Slow Road to Recovery

For kitchen and bath design professionals, the past 24 months have certainly been a test. Ongoing news reports of foreclosures, rising unemployment rates, decreased consumer confidence and plummeting home prices have created a climate of carefully controlled purse strings, with product shipments down significantly and a great deal of discretionary spending on hold.

As a result, kitchen/bath dealers and designers have seen markedly decreased traffic, fewer leads, longer lead-to-close times, smaller-ticket jobs – often at lower profit margins – and greater competition for customers.

However, there are now some encouraging signs that not only may the worst be over, but that there’s legitimate reason for long-term optimism (see Editorial).

Total housing starts, which descended to historic lows in 2009, are expected to post a modest increase in this year due to a rise in the production of single-family units. While a sustained recovery for housing is expected to accelerate into 2011, as illustrated by the graphic above, the road back to 2006 levels will be long, based on the steepness of the 2007-’09 decline.
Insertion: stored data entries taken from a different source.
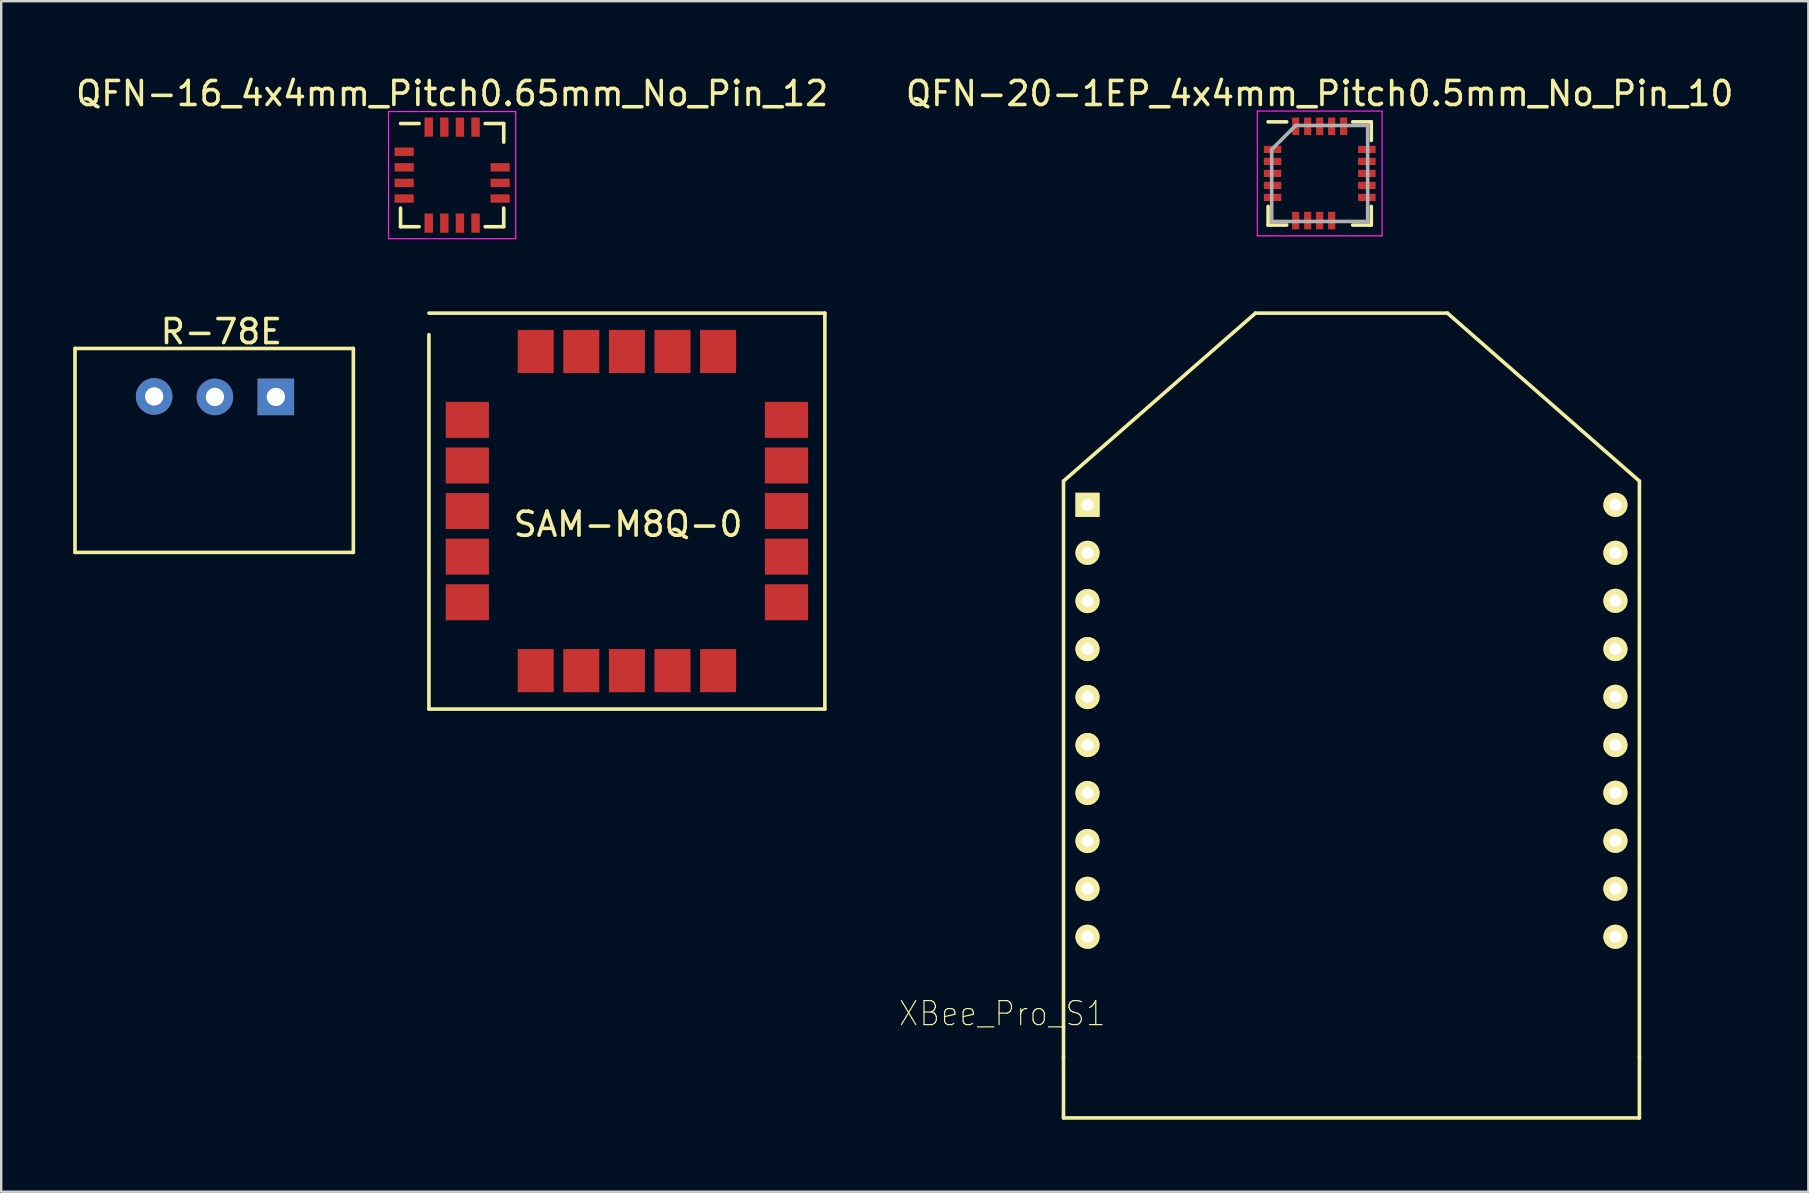
<source format=kicad_pcb>
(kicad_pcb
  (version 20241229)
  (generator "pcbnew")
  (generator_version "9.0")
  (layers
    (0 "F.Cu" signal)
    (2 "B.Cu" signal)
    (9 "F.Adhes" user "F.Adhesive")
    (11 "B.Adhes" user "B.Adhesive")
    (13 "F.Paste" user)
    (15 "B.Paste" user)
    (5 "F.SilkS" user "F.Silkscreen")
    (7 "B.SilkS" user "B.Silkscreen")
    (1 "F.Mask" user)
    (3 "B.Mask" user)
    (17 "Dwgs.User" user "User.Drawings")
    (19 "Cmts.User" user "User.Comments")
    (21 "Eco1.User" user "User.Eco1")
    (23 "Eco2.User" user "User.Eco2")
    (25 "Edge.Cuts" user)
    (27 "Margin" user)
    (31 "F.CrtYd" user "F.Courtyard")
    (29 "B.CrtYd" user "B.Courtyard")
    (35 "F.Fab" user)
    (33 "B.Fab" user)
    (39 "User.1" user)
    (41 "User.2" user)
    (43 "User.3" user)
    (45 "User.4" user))
  (footprint "SAM-M8Q-0"
    (layer "F.Cu")
    (at 23.125 18.298)
    (property "Reference" "SAM-M8Q-0" (at 0 0.5 0) (layer "F.SilkS") (effects (font (size 1 1) (thickness 0.15))))
    (attr through_hole)
    (fp_line (start -8.3 -8.3) (end 8.2 -8.3) (stroke (width 0.15) (type solid)) (layer "F.SilkS"))
    (fp_line (start -8.3 8.2) (end -8.3 -7.4) (stroke (width 0.15) (type solid)) (layer "F.SilkS"))
    (fp_line (start 8.2 -8.3) (end 8.2 8.2) (stroke (width 0.15) (type solid)) (layer "F.SilkS"))
    (fp_line (start 8.2 8.2) (end -8.3 8.2) (stroke (width 0.15) (type solid)) (layer "F.SilkS"))
    (pad "1" smd rect (at -6.7 -3.85 90) (size 1.5 1.8) (layers "F.Cu" "F.Mask" "F.Paste"))
    (pad "2" smd rect (at -6.7 -1.95 90) (size 1.5 1.8) (layers "F.Cu" "F.Mask" "F.Paste"))
    (pad "3" smd rect (at -6.7 -0.05 90) (size 1.5 1.8) (layers "F.Cu" "F.Mask" "F.Paste"))
    (pad "4" smd rect (at -6.7 1.85 90) (size 1.5 1.8) (layers "F.Cu" "F.Mask" "F.Paste"))
    (pad "5" smd rect (at -6.7 3.75 90) (size 1.5 1.8) (layers "F.Cu" "F.Mask" "F.Paste"))
    (pad "6" smd rect (at -3.85 6.6 180) (size 1.5 1.8) (layers "F.Cu" "F.Mask" "F.Paste"))
    (pad "7" smd rect (at -1.95 6.6 180) (size 1.5 1.8) (layers "F.Cu" "F.Mask" "F.Paste"))
    (pad "8" smd rect (at -0.05 6.6 180) (size 1.5 1.8) (layers "F.Cu" "F.Mask" "F.Paste"))
    (pad "9" smd rect (at 1.85 6.6 180) (size 1.5 1.8) (layers "F.Cu" "F.Mask" "F.Paste"))
    (pad "10" smd rect (at 3.75 6.6 180) (size 1.5 1.8) (layers "F.Cu" "F.Mask" "F.Paste"))
    (pad "11" smd rect (at 6.6 3.75 270) (size 1.5 1.8) (layers "F.Cu" "F.Mask" "F.Paste"))
    (pad "12" smd rect (at 6.6 1.85 270) (size 1.5 1.8) (layers "F.Cu" "F.Mask" "F.Paste"))
    (pad "13" smd rect (at 6.6 -0.05 270) (size 1.5 1.8) (layers "F.Cu" "F.Mask" "F.Paste"))
    (pad "14" smd rect (at 6.6 -1.95 270) (size 1.5 1.8) (layers "F.Cu" "F.Mask" "F.Paste"))
    (pad "15" smd rect (at 6.6 -3.85 270) (size 1.5 1.8) (layers "F.Cu" "F.Mask" "F.Paste"))
    (pad "16" smd rect (at 3.75 -6.7) (size 1.5 1.8) (layers "F.Cu" "F.Mask" "F.Paste"))
    (pad "17" smd rect (at 1.85 -6.7) (size 1.5 1.8) (layers "F.Cu" "F.Mask" "F.Paste"))
    (pad "18" smd rect (at -0.05 -6.7) (size 1.5 1.8) (layers "F.Cu" "F.Mask" "F.Paste"))
    (pad "19" smd rect (at -1.95 -6.7) (size 1.5 1.8) (layers "F.Cu" "F.Mask" "F.Paste"))
    (pad "20" smd rect (at -3.85 -6.7) (size 1.5 1.8) (layers "F.Cu" "F.Mask" "F.Paste")))
  (footprint "XBee_Pro_S1"
    (layer "F.Cu")
    (at 53.27 35.998)
    (property "Reference" "XBee_Pro_S1" (at -14.556 3.19 0) (layer "F.SilkS") (effects (font (size 1 0.9) (thickness 0.05))))
    (attr through_hole)
    (fp_line (start -12 -19) (end -4 -26) (stroke (width 0.15) (type solid)) (layer "F.SilkS"))
    (fp_line (start -12 5) (end -12 -19) (stroke (width 0.15) (type solid)) (layer "F.SilkS"))
    (fp_line (start -12 5) (end -12 7.54) (stroke (width 0.15) (type solid)) (layer "F.SilkS"))
    (fp_line (start -12 7.54) (end 12 7.54) (stroke (width 0.15) (type solid)) (layer "F.SilkS"))
    (fp_line (start -4 -26) (end 4 -26) (stroke (width 0.15) (type solid)) (layer "F.SilkS"))
    (fp_line (start 4 -26) (end 12 -19) (stroke (width 0.15) (type solid)) (layer "F.SilkS"))
    (fp_line (start 12 5) (end 12 -19) (stroke (width 0.15) (type solid)) (layer "F.SilkS"))
    (fp_line (start 12 5) (end 12 7.54) (stroke (width 0.15) (type solid)) (layer "F.SilkS"))
    (pad "1" thru_hole rect (at -11 -18.009) (size 1.008 1.008) (drill 0.5) (layers "*.Cu" "*.Mask" "F.SilkS"))
    (pad "2" thru_hole circle (at -11 -16.009) (size 1.008 1.008) (drill 0.5) (layers "*.Cu" "*.Mask" "F.SilkS"))
    (pad "3" thru_hole circle (at -11 -14) (size 1.008 1.008) (drill 0.5) (layers "*.Cu" "*.Mask" "F.SilkS"))
    (pad "4" thru_hole circle (at -11 -12) (size 1.008 1.008) (drill 0.5) (layers "*.Cu" "*.Mask" "F.SilkS"))
    (pad "5" thru_hole circle (at -11 -10) (size 1.008 1.008) (drill 0.5) (layers "*.Cu" "*.Mask" "F.SilkS"))
    (pad "6" thru_hole circle (at -11 -8) (size 1.008 1.008) (drill 0.5) (layers "*.Cu" "*.Mask" "F.SilkS"))
    (pad "7" thru_hole circle (at -11 -6) (size 1.008 1.008) (drill 0.5) (layers "*.Cu" "*.Mask" "F.SilkS"))
    (pad "8" thru_hole circle (at -11 -4) (size 1.008 1.008) (drill 0.5) (layers "*.Cu" "*.Mask" "F.SilkS"))
    (pad "9" thru_hole circle (at -11 -2.009) (size 1.008 1.008) (drill 0.5) (layers "*.Cu" "*.Mask" "F.SilkS"))
    (pad "10" thru_hole circle (at -11 -0.009) (size 1.008 1.008) (drill 0.5) (layers "*.Cu" "*.Mask" "F.SilkS"))
    (pad "11" thru_hole circle (at 11 -0.009) (size 1.008 1.008) (drill 0.5) (layers "*.Cu" "*.Mask" "F.SilkS"))
    (pad "12" thru_hole circle (at 11 -2.009) (size 1.008 1.008) (drill 0.5) (layers "*.Cu" "*.Mask" "F.SilkS"))
    (pad "13" thru_hole circle (at 11 -4.009) (size 1.008 1.008) (drill 0.5) (layers "*.Cu" "*.Mask" "F.SilkS"))
    (pad "14" thru_hole circle (at 11 -6.009) (size 1.008 1.008) (drill 0.5) (layers "*.Cu" "*.Mask" "F.SilkS"))
    (pad "15" thru_hole circle (at 11 -8) (size 1.008 1.008) (drill 0.5) (layers "*.Cu" "*.Mask" "F.SilkS"))
    (pad "16" thru_hole circle (at 11 -10.009) (size 1.008 1.008) (drill 0.5) (layers "*.Cu" "*.Mask" "F.SilkS"))
    (pad "17" thru_hole circle (at 11 -12) (size 1.008 1.008) (drill 0.5) (layers "*.Cu" "*.Mask" "F.SilkS"))
    (pad "18" thru_hole circle (at 11 -14.009) (size 1.008 1.008) (drill 0.5) (layers "*.Cu" "*.Mask" "F.SilkS"))
    (pad "19" thru_hole circle (at 11 -16.009) (size 1.008 1.008) (drill 0.5) (layers "*.Cu" "*.Mask" "F.SilkS"))
    (pad "20" thru_hole circle (at 11 -18.009) (size 1.008 1.008) (drill 0.5) (layers "*.Cu" "*.Mask" "F.SilkS")))
  (footprint "R-78E"
    (layer "F.Cu")
    (at 5.775 11.671)
    (property "Reference" "R-78E" (at 0.4 -0.9 0) (layer "F.SilkS") (effects (font (size 1 1) (thickness 0.15))))
    (attr through_hole)
    (fp_line (start -5.7 -0.2) (end 5.9 -0.2) (stroke (width 0.15) (type solid)) (layer "F.SilkS"))
    (fp_line (start -5.7 8.3) (end -5.7 -0.2) (stroke (width 0.15) (type solid)) (layer "F.SilkS"))
    (fp_line (start -5.7 8.3) (end 5.9 8.3) (stroke (width 0.15) (type solid)) (layer "F.SilkS"))
    (fp_line (start 5.9 8.3) (end 5.9 -0.2) (stroke (width 0.15) (type solid)) (layer "F.SilkS"))
    (pad "1" thru_hole rect (at 2.67 1.82) (size 1.524 1.524) (drill 0.762) (layers "*.Cu" "*.Mask"))
    (pad "2" thru_hole circle (at 0.13 1.82) (size 1.524 1.524) (drill 0.762) (layers "*.Cu" "*.Mask"))
    (pad "3" thru_hole circle (at -2.4 1.8) (size 1.524 1.524) (drill 0.762) (layers "*.Cu" "*.Mask")))
  (footprint "QFN-20-1EP_4x4mm_Pitch0.5mm_No_Pin_10"
    (layer "F.Cu")
    (at 51.946 4.178)
    (property "Reference" "QFN-20-1EP_4x4mm_Pitch0.5mm_No_Pin_10" (at 0 -3.33 0) (layer "F.SilkS") (effects (font (size 1 1) (thickness 0.15))))
    (attr smd)
    (fp_line (start -2.15 -2.15) (end -1.375 -2.15) (stroke (width 0.15) (type solid)) (layer "F.SilkS"))
    (fp_line (start -2.15 2.15) (end -2.15 1.375) (stroke (width 0.15) (type solid)) (layer "F.SilkS"))
    (fp_line (start -2.15 2.15) (end -1.375 2.15) (stroke (width 0.15) (type solid)) (layer "F.SilkS"))
    (fp_line (start 2.15 -2.15) (end 1.375 -2.15) (stroke (width 0.15) (type solid)) (layer "F.SilkS"))
    (fp_line (start 2.15 -2.15) (end 2.15 -1.375) (stroke (width 0.15) (type solid)) (layer "F.SilkS"))
    (fp_line (start 2.15 2.15) (end 1.375 2.15) (stroke (width 0.15) (type solid)) (layer "F.SilkS"))
    (fp_line (start 2.15 2.15) (end 2.15 1.375) (stroke (width 0.15) (type solid)) (layer "F.SilkS"))
    (fp_line (start -2.6 -2.6) (end -2.6 2.6) (stroke (width 0.05) (type solid)) (layer "F.CrtYd"))
    (fp_line (start -2.6 -2.6) (end 2.6 -2.6) (stroke (width 0.05) (type solid)) (layer "F.CrtYd"))
    (fp_line (start -2.6 2.6) (end 2.6 2.6) (stroke (width 0.05) (type solid)) (layer "F.CrtYd"))
    (fp_line (start 2.6 -2.6) (end 2.6 2.6) (stroke (width 0.05) (type solid)) (layer "F.CrtYd"))
    (fp_line (start -2 -1) (end -1 -2) (stroke (width 0.15) (type solid)) (layer "F.Fab"))
    (fp_line (start -2 2) (end -2 -1) (stroke (width 0.15) (type solid)) (layer "F.Fab"))
    (fp_line (start -1 -2) (end 2 -2) (stroke (width 0.15) (type solid)) (layer "F.Fab"))
    (fp_line (start 2 -2) (end 2 2) (stroke (width 0.15) (type solid)) (layer "F.Fab"))
    (fp_line (start 2 2) (end -2 2) (stroke (width 0.15) (type solid)) (layer "F.Fab"))
    (pad "1" smd rect (at -1.965 -1) (size 0.73 0.3) (layers "F.Cu" "F.Mask" "F.Paste"))
    (pad "2" smd rect (at -1.965 -0.5) (size 0.73 0.3) (layers "F.Cu" "F.Mask" "F.Paste"))
    (pad "3" smd rect (at -1.965 0) (size 0.73 0.3) (layers "F.Cu" "F.Mask" "F.Paste"))
    (pad "4" smd rect (at -1.965 0.5) (size 0.73 0.3) (layers "F.Cu" "F.Mask" "F.Paste"))
    (pad "5" smd rect (at -1.965 1) (size 0.73 0.3) (layers "F.Cu" "F.Mask" "F.Paste"))
    (pad "6" smd rect (at -1 1.965 90) (size 0.73 0.3) (layers "F.Cu" "F.Mask" "F.Paste"))
    (pad "7" smd rect (at -0.5 1.965 90) (size 0.73 0.3) (layers "F.Cu" "F.Mask" "F.Paste"))
    (pad "8" smd rect (at 0 1.965 90) (size 0.73 0.3) (layers "F.Cu" "F.Mask" "F.Paste"))
    (pad "9" smd rect (at 0.5 1.965 90) (size 0.73 0.3) (layers "F.Cu" "F.Mask" "F.Paste"))
    (pad "11" smd rect (at 1.965 1) (size 0.73 0.3) (layers "F.Cu" "F.Mask" "F.Paste"))
    (pad "12" smd rect (at 1.965 0.5) (size 0.73 0.3) (layers "F.Cu" "F.Mask" "F.Paste"))
    (pad "13" smd rect (at 1.965 0) (size 0.73 0.3) (layers "F.Cu" "F.Mask" "F.Paste"))
    (pad "14" smd rect (at 1.965 -0.5) (size 0.73 0.3) (layers "F.Cu" "F.Mask" "F.Paste"))
    (pad "15" smd rect (at 1.965 -1) (size 0.73 0.3) (layers "F.Cu" "F.Mask" "F.Paste"))
    (pad "16" smd rect (at 1 -1.965 90) (size 0.73 0.3) (layers "F.Cu" "F.Mask" "F.Paste"))
    (pad "17" smd rect (at 0.5 -1.965 90) (size 0.73 0.3) (layers "F.Cu" "F.Mask" "F.Paste"))
    (pad "18" smd rect (at 0 -1.965 90) (size 0.73 0.3) (layers "F.Cu" "F.Mask" "F.Paste"))
    (pad "19" smd rect (at -0.5 -1.965 90) (size 0.73 0.3) (layers "F.Cu" "F.Mask" "F.Paste"))
    (pad "20" smd rect (at -1 -1.965 90) (size 0.73 0.3) (layers "F.Cu" "F.Mask" "F.Paste")))
  (footprint "QFN-16_4x4mm_Pitch0.65mm_No_Pin_12"
    (layer "F.Cu")
    (at 15.792 4.248)
    (property "Reference" "QFN-16_4x4mm_Pitch0.65mm_No_Pin_12" (at 0 -3.4 0) (layer "F.SilkS") (effects (font (size 1 1) (thickness 0.15))))
    (attr smd)
    (fp_line (start -2.15 -2.15) (end -1.375 -2.15) (stroke (width 0.15) (type solid)) (layer "F.SilkS"))
    (fp_line (start -2.15 2.15) (end -2.15 1.375) (stroke (width 0.15) (type solid)) (layer "F.SilkS"))
    (fp_line (start -2.15 2.15) (end -1.375 2.15) (stroke (width 0.15) (type solid)) (layer "F.SilkS"))
    (fp_line (start 2.15 -2.15) (end 1.375 -2.15) (stroke (width 0.15) (type solid)) (layer "F.SilkS"))
    (fp_line (start 2.15 -2.15) (end 2.15 -1.375) (stroke (width 0.15) (type solid)) (layer "F.SilkS"))
    (fp_line (start 2.15 2.15) (end 1.375 2.15) (stroke (width 0.15) (type solid)) (layer "F.SilkS"))
    (fp_line (start 2.15 2.15) (end 2.15 1.375) (stroke (width 0.15) (type solid)) (layer "F.SilkS"))
    (fp_line (start -2.65 -2.65) (end -2.65 2.65) (stroke (width 0.05) (type solid)) (layer "F.CrtYd"))
    (fp_line (start -2.65 -2.65) (end 2.65 -2.65) (stroke (width 0.05) (type solid)) (layer "F.CrtYd"))
    (fp_line (start -2.65 2.65) (end 2.65 2.65) (stroke (width 0.05) (type solid)) (layer "F.CrtYd"))
    (fp_line (start 2.65 -2.65) (end 2.65 2.65) (stroke (width 0.05) (type solid)) (layer "F.CrtYd"))
    (pad "1" smd rect (at -2 -0.975) (size 0.8 0.35) (layers "F.Cu" "F.Mask" "F.Paste"))
    (pad "2" smd rect (at -2 -0.325) (size 0.8 0.35) (layers "F.Cu" "F.Mask" "F.Paste"))
    (pad "3" smd rect (at -2 0.325) (size 0.8 0.35) (layers "F.Cu" "F.Mask" "F.Paste"))
    (pad "4" smd rect (at -2 0.975) (size 0.8 0.35) (layers "F.Cu" "F.Mask" "F.Paste"))
    (pad "5" smd rect (at -0.975 2 90) (size 0.8 0.35) (layers "F.Cu" "F.Mask" "F.Paste"))
    (pad "6" smd rect (at -0.325 2 90) (size 0.8 0.35) (layers "F.Cu" "F.Mask" "F.Paste"))
    (pad "7" smd rect (at 0.325 2 90) (size 0.8 0.35) (layers "F.Cu" "F.Mask" "F.Paste"))
    (pad "8" smd rect (at 0.975 2 90) (size 0.8 0.35) (layers "F.Cu" "F.Mask" "F.Paste"))
    (pad "9" smd rect (at 2 0.975) (size 0.8 0.35) (layers "F.Cu" "F.Mask" "F.Paste"))
    (pad "10" smd rect (at 2 0.325) (size 0.8 0.35) (layers "F.Cu" "F.Mask" "F.Paste"))
    (pad "11" smd rect (at 2 -0.325) (size 0.8 0.35) (layers "F.Cu" "F.Mask" "F.Paste"))
    (pad "13" smd rect (at 0.975 -2 90) (size 0.8 0.35) (layers "F.Cu" "F.Mask" "F.Paste"))
    (pad "14" smd rect (at 0.325 -2 90) (size 0.8 0.35) (layers "F.Cu" "F.Mask" "F.Paste"))
    (pad "15" smd rect (at -0.325 -2 90) (size 0.8 0.35) (layers "F.Cu" "F.Mask" "F.Paste"))
    (pad "16" smd rect (at -0.975 -2 90) (size 0.8 0.35) (layers "F.Cu" "F.Mask" "F.Paste")))
  (gr_rect
    (start -3 -3)
    (end 72.31 46.613)
    (stroke (width 0.1) (type default))
    (fill no)
    (layer "Edge.Cuts")))
</source>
According to Don Sciolaro, CEO of the Hackettstown, NJ-based National Kitchen & Bath Association (NKBA), economic indicators and many top analysts contend “that the recession is over – that most markets already bottomed out and are beginning a slow recovery. So, the question now isn’t whether things will get worse,” he says, “but how quickly they’ll recover.”

The extension of the $8,000 first-time home buyer tax credit, signed into law recently, is expected to have a substantial stimulative effect on home sales, and should assist the nation’s housing market on the road to recovery, according to the Washington, DC-based National Association of Home Builders.

The home-buyer incentive extension should boost both housing production and home sales in 2010, according to David Crowe, chief economist for the NAHB. Crowe notes that the latest permit patterns indicate that builders “are preparing for the possibility of more favorable housing market conditions in the future.”